[Rd] some questions about R internal SEXP types

Sun Sep 6 03:44:01 CEST 2020

Hello,

I am writing an R/Go interoperability tool[1] that work similarly to
Rcpp; the tool takes packages written in Go and performs the necessary
Go type analysis to wrap the Go code with C and R shims that allow the
Go code to then be called from R. The system is largely complete (with
the exception of having a clean approach to handling generalised
attributes in the easy case[2] - the less hand holding case does handle
these). Testing of some of the code is unfortunately lacking because of
the difficulties of testing across environments.

To make the system flexible I have provided an (intentionally
incomplete) Go API into the R internals which allows reasonably Go
type-safe interaction with SEXP values (Go does not have unions, so
this is uglier than it might be otherwise and unions are faked with Go
interface values). For efficiency reasons I've avoided using R internal
calls where possible (accessors are done with Go code directly, but
allocations are done in R's C code to avoid having to duplicate the
garbage collection mechanics in Go with the obvious risks of error and
possible behaviour skew in the future).

In doing this work I have some questions that I have not been able to
find answers for in the R-ints doc or hadley/r-internals.

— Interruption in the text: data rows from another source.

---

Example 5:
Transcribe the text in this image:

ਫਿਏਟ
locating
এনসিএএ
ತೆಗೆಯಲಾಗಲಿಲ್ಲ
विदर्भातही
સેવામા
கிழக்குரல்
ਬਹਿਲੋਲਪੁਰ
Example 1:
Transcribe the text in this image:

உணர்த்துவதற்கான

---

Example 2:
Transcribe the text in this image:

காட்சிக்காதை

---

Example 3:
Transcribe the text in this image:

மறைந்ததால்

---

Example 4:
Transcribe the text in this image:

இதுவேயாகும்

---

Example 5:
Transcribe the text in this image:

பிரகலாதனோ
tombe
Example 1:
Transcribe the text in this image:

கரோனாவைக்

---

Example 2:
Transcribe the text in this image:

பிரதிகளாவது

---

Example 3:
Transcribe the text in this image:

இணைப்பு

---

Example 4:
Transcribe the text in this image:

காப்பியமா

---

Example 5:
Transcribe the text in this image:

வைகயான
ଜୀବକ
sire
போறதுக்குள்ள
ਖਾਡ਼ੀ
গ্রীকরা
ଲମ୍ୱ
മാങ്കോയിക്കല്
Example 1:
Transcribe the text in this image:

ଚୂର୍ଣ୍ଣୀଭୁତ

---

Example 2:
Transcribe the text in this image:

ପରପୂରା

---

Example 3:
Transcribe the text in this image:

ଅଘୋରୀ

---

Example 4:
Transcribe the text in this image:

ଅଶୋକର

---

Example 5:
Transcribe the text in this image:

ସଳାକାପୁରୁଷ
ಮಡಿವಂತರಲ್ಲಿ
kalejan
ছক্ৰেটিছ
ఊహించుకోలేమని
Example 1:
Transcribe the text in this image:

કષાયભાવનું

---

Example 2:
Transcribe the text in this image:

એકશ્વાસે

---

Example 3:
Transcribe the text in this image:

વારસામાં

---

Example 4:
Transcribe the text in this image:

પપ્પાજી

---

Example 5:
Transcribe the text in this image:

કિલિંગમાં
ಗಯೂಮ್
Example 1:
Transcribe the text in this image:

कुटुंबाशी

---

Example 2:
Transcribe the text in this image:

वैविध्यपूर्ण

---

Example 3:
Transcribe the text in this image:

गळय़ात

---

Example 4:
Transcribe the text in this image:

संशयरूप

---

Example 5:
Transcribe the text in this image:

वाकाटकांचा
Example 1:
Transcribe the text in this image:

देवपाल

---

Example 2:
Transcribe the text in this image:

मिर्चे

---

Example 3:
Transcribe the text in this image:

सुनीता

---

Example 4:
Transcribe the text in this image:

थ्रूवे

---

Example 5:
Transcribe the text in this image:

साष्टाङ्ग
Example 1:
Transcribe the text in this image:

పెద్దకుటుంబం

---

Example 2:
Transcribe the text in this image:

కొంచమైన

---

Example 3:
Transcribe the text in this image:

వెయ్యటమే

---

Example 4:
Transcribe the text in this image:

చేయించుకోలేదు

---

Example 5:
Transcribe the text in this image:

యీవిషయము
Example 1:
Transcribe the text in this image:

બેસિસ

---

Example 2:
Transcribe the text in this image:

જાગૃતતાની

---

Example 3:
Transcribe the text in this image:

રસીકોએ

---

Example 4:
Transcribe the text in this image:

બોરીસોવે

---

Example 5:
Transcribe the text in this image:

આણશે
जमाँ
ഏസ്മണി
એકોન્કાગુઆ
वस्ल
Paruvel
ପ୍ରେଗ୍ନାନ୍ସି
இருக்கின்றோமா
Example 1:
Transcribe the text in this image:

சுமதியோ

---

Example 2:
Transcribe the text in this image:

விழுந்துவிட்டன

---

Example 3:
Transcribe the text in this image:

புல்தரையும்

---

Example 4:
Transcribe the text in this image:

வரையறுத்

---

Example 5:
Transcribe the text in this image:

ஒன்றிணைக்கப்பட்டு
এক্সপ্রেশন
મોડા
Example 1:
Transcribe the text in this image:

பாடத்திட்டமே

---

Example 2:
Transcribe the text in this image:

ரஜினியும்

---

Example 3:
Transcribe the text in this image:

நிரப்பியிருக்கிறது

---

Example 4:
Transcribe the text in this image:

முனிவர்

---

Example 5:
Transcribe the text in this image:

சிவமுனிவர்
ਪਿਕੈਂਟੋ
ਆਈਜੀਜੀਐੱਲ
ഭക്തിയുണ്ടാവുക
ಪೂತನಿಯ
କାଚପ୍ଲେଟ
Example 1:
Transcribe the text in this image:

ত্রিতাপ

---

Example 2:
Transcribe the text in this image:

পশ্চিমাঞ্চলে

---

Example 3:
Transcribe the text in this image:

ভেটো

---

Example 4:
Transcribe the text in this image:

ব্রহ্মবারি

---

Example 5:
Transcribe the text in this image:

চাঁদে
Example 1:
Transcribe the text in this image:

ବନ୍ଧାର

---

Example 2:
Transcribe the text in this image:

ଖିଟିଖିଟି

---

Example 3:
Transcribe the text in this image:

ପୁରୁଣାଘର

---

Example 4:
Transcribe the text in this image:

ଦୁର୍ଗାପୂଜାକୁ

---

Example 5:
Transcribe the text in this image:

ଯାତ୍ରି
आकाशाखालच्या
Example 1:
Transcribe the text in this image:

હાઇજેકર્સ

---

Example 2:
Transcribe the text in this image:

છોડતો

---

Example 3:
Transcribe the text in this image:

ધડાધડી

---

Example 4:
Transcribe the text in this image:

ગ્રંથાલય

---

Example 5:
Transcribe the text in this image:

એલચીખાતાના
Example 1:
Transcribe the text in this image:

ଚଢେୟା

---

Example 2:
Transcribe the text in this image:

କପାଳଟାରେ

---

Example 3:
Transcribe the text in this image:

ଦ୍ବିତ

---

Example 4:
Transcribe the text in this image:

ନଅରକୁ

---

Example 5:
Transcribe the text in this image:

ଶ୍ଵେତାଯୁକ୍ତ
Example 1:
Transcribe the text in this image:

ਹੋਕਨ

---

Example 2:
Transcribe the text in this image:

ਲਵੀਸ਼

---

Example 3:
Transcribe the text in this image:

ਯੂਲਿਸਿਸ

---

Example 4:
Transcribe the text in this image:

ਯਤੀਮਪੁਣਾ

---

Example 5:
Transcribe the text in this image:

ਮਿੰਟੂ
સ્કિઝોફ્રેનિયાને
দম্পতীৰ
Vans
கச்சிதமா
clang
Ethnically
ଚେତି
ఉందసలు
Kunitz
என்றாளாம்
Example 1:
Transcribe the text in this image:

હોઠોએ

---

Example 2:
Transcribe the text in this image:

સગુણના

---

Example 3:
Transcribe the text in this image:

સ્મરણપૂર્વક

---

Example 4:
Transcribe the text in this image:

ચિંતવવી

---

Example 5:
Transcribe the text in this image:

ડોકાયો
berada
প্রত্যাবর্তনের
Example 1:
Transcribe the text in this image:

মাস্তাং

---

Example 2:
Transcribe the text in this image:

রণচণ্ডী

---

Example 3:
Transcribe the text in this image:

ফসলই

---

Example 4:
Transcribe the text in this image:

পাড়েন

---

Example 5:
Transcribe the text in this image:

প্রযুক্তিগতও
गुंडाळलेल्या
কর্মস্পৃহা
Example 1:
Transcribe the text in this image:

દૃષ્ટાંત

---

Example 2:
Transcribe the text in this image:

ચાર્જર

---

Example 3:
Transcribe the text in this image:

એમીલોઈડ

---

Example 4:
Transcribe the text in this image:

   1. In R-ints, the LISTSXP SEXP type CDR is said to hold "usually"
      LISTSXP or NULL. What does the "usually" mean here? Is it possible
      for the CDR to hold values other than LISTSXP or NULL, and is
      this NULL NILSXP or C NULL? I assume that the CAR can hold any type
      of SEXP, is this correct?
   2. The LANGSXP and DOTSXP types are lists, but the R-ints comments on
      them do not say whether the CDR of one of these lists is the same at
      the head of the list of devolves to a LISTSXP. Looking through the
      code suggests to me that functions that allocate these two types
      allocate a LISTSXP and then change only the head of the list to be
      the LANGSXP or DOTSXP that's required, meaning that the tail of the
      list is all LISTSXP. Is this correct?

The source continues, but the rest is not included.